Liver cancer is the fifth most common malignant tumor in the world. The tumor can be removed through surgery or by utilizing thermal ablation techniques. If a treatment with conservative methods is no longer possible, there is an alternative: irreversible electroporation (IRE). The effectiveness of this method was now confirmed by a clinical study.
In this interview with MEDICA-tradefair.com, Dr. Philipp Wiggermann, who is responsible for the study discusses the results of the clinical trial, explains when IRE is used and what a future application will look like.
Dr. Wiggermann, what exactly is irreversible electroporation (IRE)? What happens in this case?
Dr. Philipp Wiggermann: IRE uses strong electromagnetic fields to disintegrate cell membranes. Cells are damaged when cell membranes are exposed to a strong magnetic field, causing nano-scale pores in the membrane. Usually, the cell is able to repair itself. This is the goal of reversible electroporation. However, if this method is used to generate too many pores, the cells are unable to self-repair and die. This is cell death by apoptosis and not necrosis. That is the fundamental difference between this method and other procedures.
When is irreversible electroporation used?
Wiggermann: The IRE procedure is traditionally used to treat various types of cancers and is most commonly used in hepatocellular carcinoma or liver cancer, respectively. Those patients whose liver we treat here at our Center have no other choice left. They have generally already undergone surgery but it no longer worked. Our approach is curative. Our objective is to completely remove all liver metastases in patients.
Why is IRE used as the last option once all conventional methods are no longer working?

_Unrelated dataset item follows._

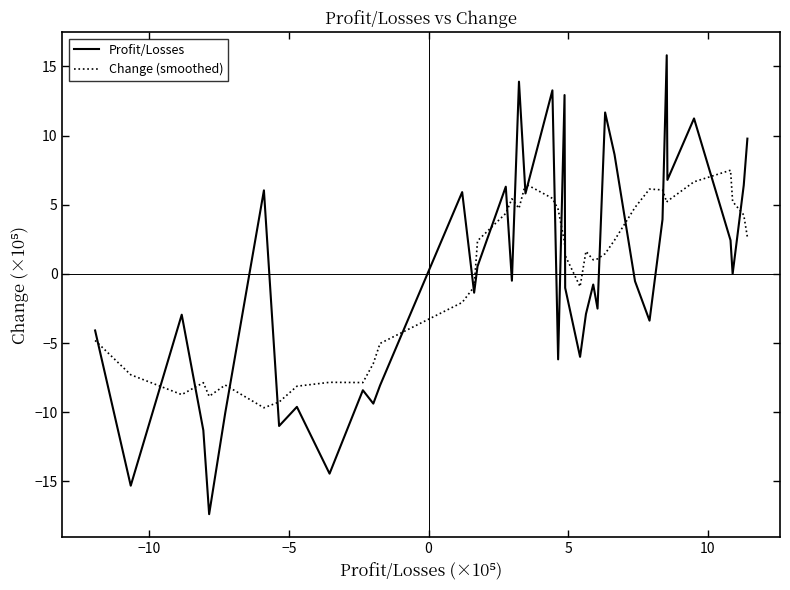

Which series has the largest range (max minus min)?

Profit/Losses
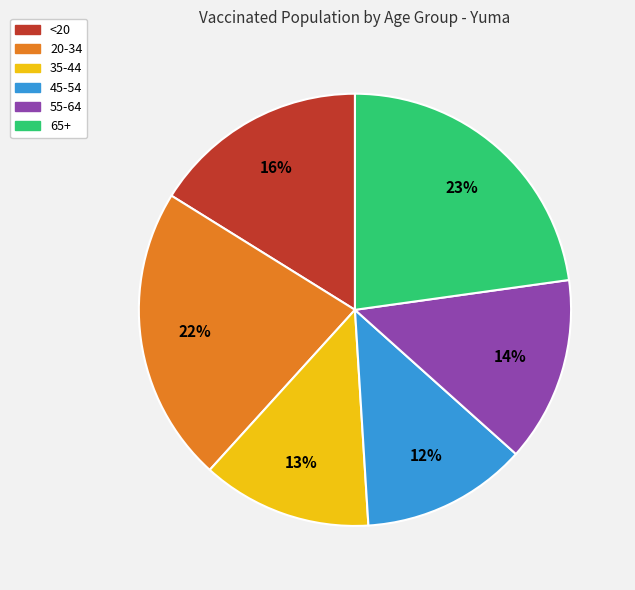

Which slice is the largest?

65+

Wiggermann: For one thing, medical science is very traditional. Generally speaking, that's a good thing since you don't try out a new method every day and don't follow the latest fashion trends in a manner of speaking. First, you use surgical procedures as well as radiofrequency ablation (RFA) and microwave ablation (MWA). They are typically performed by using a single probe, which is why they are a faster procedure than IRE. The IRE procedure takes at least twice as long as the RFA process. That’s also why IRE is likely not to become the primary method of treatment. Instead, it is used once the classic thermal procedures don’t achieve results.
Are there any risks with this intervention?
Wiggermann: Yes. Although it is a minimally invasive surgery, it requires general anesthesia. And any type of anesthesia entails a certain amount of risk. What's more, the liver has a number of functional segments where bleeding may occur. Plus you also have all the risks that ablation procedures entail. Having said that, you have to consider this in context because it is a very safe method compared to surgery.
You have conducted the largest clinical study on IRE to date. What did this study look like?
Wiggermann: We conducted a monocentric, single-arm study. We didn't change any processes in the Center. If there was a contraindication to surgery or thermal ablation, the patients were treated by using the IRE procedure. First, we charted the survival rates of patients. We subsequently also recorded long-term survival rates – and what the situation looks like after two or three years. That is the quintessence of the study. Based on its structural setup, you cannot compare it with complex oncology trials but that was also never our intention. It was important to us to first relate how this method also primarily fares in the long-term.
What was the result of the study?
Wiggermann: We were able to substantiate excellent efficiency rates after six weeks. And for the first time ever, we were also able to demonstrate the effects of IRE for a longer period of time – over five years. A significant percentage of patients no longer had any localized cancer. Having said that, we are unable to state how long these patients would have lived had they undergone systemic therapies. In collaboration with the departments of surgery and oncology, our next step is the development of a good study structure. This enables you to generate hard evidence and allows comparisons with other therapies.
IRE is so far not very widely used. Why is that?
Wiggermann: Percutaneous tumor ablations as such are still not very prevalent. Here in Regensburg, we have about 250 cases a year, which makes us one of the largest Centers in Germany. What's more, IRE requires a certain degree of technical knowledge and experience because it is more complex than thermal ablation. Last but not least, there are also monetary concerns. The device to perform IRE is significantly more expensive than a device for microwave ablation. Plus it has only been a few years since it has been adequately reimbursed.
Is this going to change in the future, also in light of the positive results of the study?
Wiggermann: Yes, things will change but you also have to put all this into perspective. Out of ten eligible tumor ablation patients, eight can be treated using thermal procedures. That means the majority of patients can be treated with methods that are technically easier to perform and are also less expensive. Having said that, there are many interested parties at the university level. And I think that shows a positive trend.